Exercise aim: Can you render the records, from their start through the line containing "In my niche, the", as a Markdown table with columns Row and Text line, one numbered row per line, skipping blank lines and leaving out the pictures?

Task inputs:
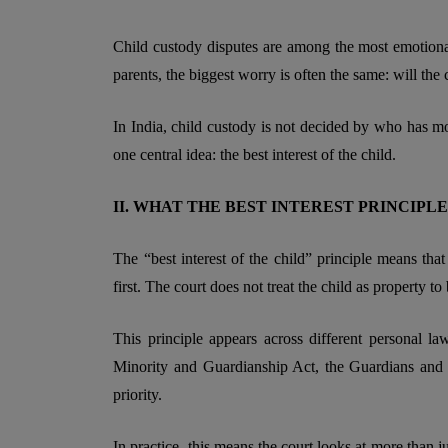
Child custody disputes are among the most emotiona
parents, the biggest worry is often the same: will the c
In India, child custody is not decided by who has m
one central idea: the best interest of the child.
II. WHAT THE BEST INTEREST PRINCIP
The “best interest of the child” principle means that
first. The court does not treat the child as property t
This principle appears across different personal l
Minority and Guardianship Act, the Guardians and W
priority.
In practice, this means the court looks at more than just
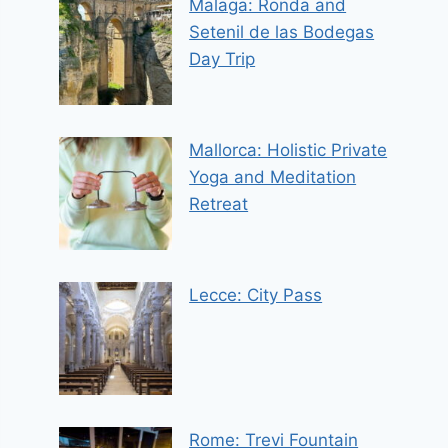
Malaga: Ronda and
Setenil de las Bodegas
Day Trip
Mallorca: Holistic Private
Yoga and Meditation
Retreat
Lecce: City Pass
Rome: Trevi Fountain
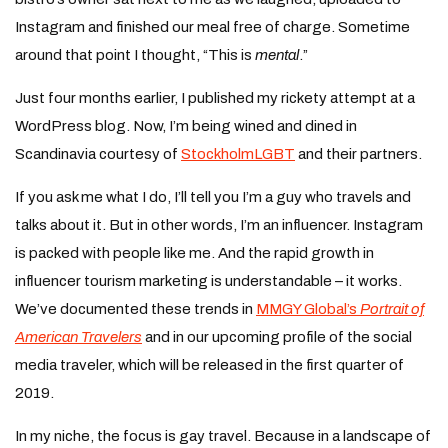
Instagram and finished our meal free of charge. Sometime
around that point I thought, “This is
mental
.”
Just four months earlier, I published my rickety attempt at a
WordPress blog. Now, I’m being wined and dined in
Scandinavia courtesy of
StockholmLGBT
and their partners.
If you ask me what I do, I’ll tell you I’m a guy who travels and
talks about it. But in other words, I’m an influencer. Instagram
is packed with people like me. And the rapid growth in
influencer tourism marketing is understandable – it works.
We’ve documented these trends in
MMGY Global’s
Portrait of
American Travelers
and in our upcoming profile of the social
media traveler, which will be released in the first quarter of
2019.
In my niche, the focus is gay travel. Because in a landscape of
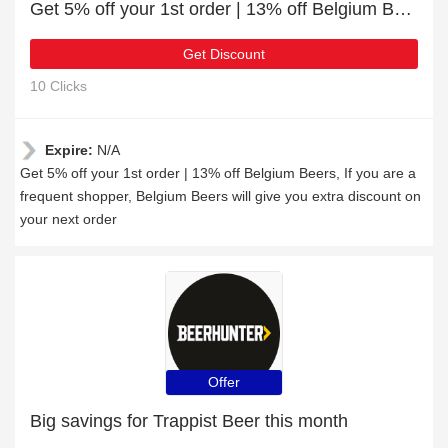
Get 5% off your 1st order | 13% off Belgium Beers
Get Discount
10 Clicks
Expire:
N/A
Get 5% off your 1st order | 13% off Belgium Beers, If you are a
frequent shopper, Belgium Beers will give you extra discount on
your next order
Offer
Big savings for Trappist Beer this month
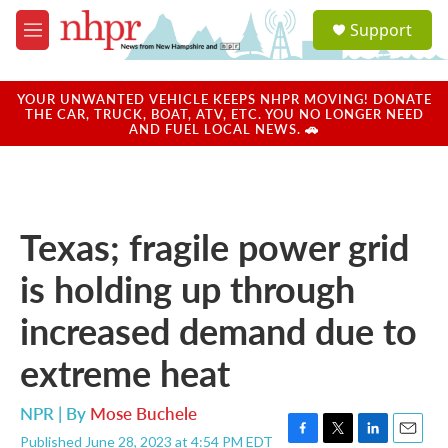
Skip to main content
S
Support
e
M
a
e
r
n
c
u
YOUR UNWANTED VEHICLE KEEPS NHPR MOVING! DONATE
h
THE CAR, TRUCK, BOAT, ATV, ETC. YOU NO LONGER NEED
AND FUEL LOCAL NEWS. 🚗
u
e
r
y
Texas; fragile power grid
is holding up through
increased demand due to
extreme heat
NPR | By
Mose Buchele
Published June 28, 2023 at 4:54 PM EDT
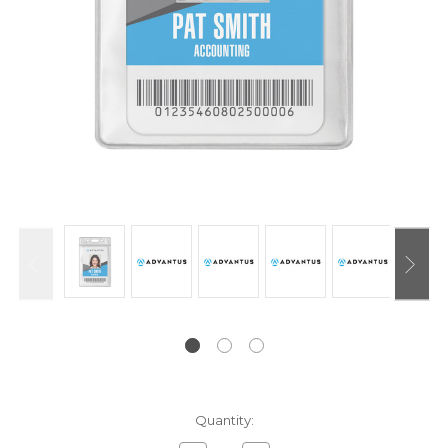
Current
Quantity:
Stock:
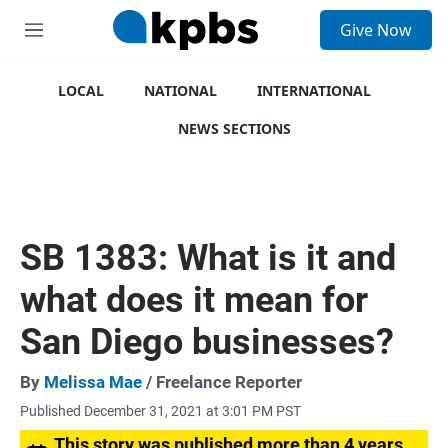
S
Give Now
e
M
a
e
r
n
c
u
LOCAL
NATIONAL
INTERNATIONAL
h
NEWS SECTIONS
u
e
r
y
SB 1383: What is it and
what does it mean for
San Diego businesses?
By
Melissa Mae
/ Freelance Reporter
Published December 31, 2021 at 3:01 PM PST
This story was published more than 4 years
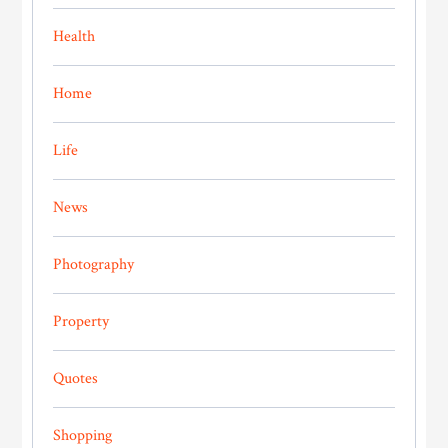
Health
Home
Life
News
Photography
Property
Quotes
Shopping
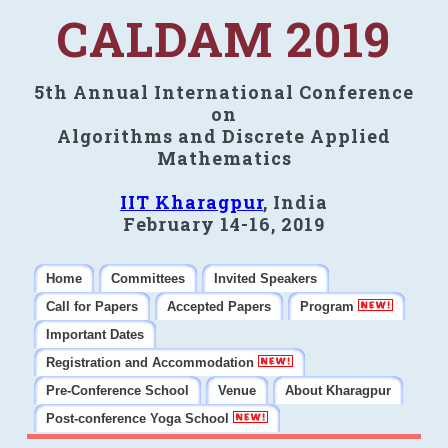
CALDAM 2019
5th Annual International Conference
on
Algorithms and Discrete Applied
Mathematics
IIT Kharagpur
, India
February 14-16, 2019
Home
Committees
Invited Speakers
Call for Papers
Accepted Papers
Program
Important Dates
Registration and Accommodation
Pre-Conference School
Venue
About Kharagpur
Post-conference Yoga School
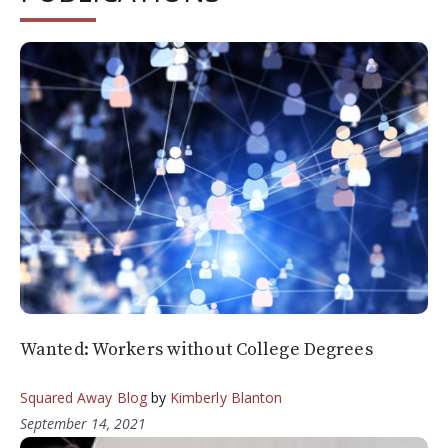
Wanted: Workers without College Degrees
Squared Away Blog
by
Kimberly Blanton
September 14, 2021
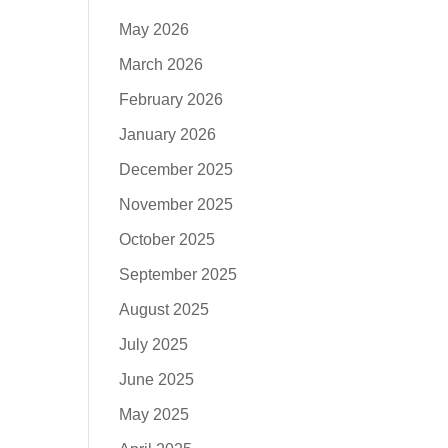
May 2026
March 2026
February 2026
January 2026
December 2025
November 2025
October 2025
September 2025
August 2025
July 2025
June 2025
May 2025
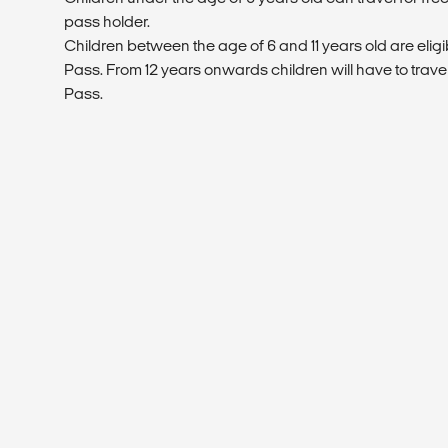
pass holder.
Children between the age of 6 and 11 years old are eligi
Pass. From 12 years onwards children will have to trave
Pass.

Solution:
| Row | Text line |
|---|---|
| 1 | Child custody disputes are among the most emotiona |
| 2 | parents, the biggest worry is often the same: will the c |
| 3 | In India, child custody is not decided by who has m |
| 4 | one central idea: the best interest of the child. |
| 5 | II. WHAT THE BEST INTEREST PRINCIP |
| 6 | The “best interest of the child” principle means that |
| 7 | first. The court does not treat the child as property t |
| 8 | This principle appears across different personal l |
| 9 | Minority and Guardianship Act, the Guardians and W |
| 10 | priority. |
| 11 | In practice, this means the court looks at more than just |
| 12 | Malaga: Ronda and |
| 13 | Setenil de las Bodegas |
| 14 | Day Trip |
| 15 | Mallorca: Holistic Private |
| 16 | Yoga and Meditation |
| 17 | Retreat |
| 18 | Lecce: City Pass |
| 19 | Rome: Trevi Fountain |
| 20 | Instagram and finished our meal free of charge. Sometime |
| 21 | around that point I thought, “This is |
| 22 | mental |
| 23 | .” |
| 24 | Just four months earlier, I published my rickety attempt at a |
| 25 | WordPress blog. Now, I’m being wined and dined in |
| 26 | Scandinavia courtesy of |
| 27 | StockholmLGBT |
| 28 | and their partners. |
| 29 | If you ask me what I do, I’ll tell you I’m a guy who travels and |
| 30 | talks about it. But in other words, I’m an influencer. Instagram |
| 31 | is packed with people like me. And the rapid growth in |
| 32 | influencer tourism marketing is understandable – it works. |
| 33 | We’ve documented these trends in |
| 34 | MMGY Global’s |
| 35 | Portrait of |
| 36 | American Travelers |
| 37 | and in our upcoming profile of the social |
| 38 | media traveler, which will be released in the first quarter of |
| 39 | 2019. |
| 40 | In my niche, the focus is gay travel. Because in a landscape of |